PVRTMat4::LookAtLH(PVRTVec3(0.0f, 0.0f, -3.0f), PVRTVec3(0.0f, 0.0f, 0.0f), PVRTVec3(0.0f, 1.0f, 0.0f)); places the camera at (0, 0, -3), looking back at (0, 0, 0).
You generate a model matrix directly using PVRTMat4::RotationY(userData->angle); so that matrix does no translation. The triangle you're drawing remains positioned on (0, 0, 0) as per its geometry.
So what's happening is that the parts of the triangle that get closer to the camera than 3 units are being clipped by the near clipping plane.
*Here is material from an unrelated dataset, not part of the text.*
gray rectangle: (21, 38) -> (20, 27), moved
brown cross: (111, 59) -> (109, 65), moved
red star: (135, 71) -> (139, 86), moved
The purpose of the near clipping plane is effectively to place the lens of the camera relative to where the image will be perceived. Or it's like specifying the distance from user to screen, if you prefer.
You therefore want either to bring the near clip plane closer to the camera or to move the camera further away from the triangle.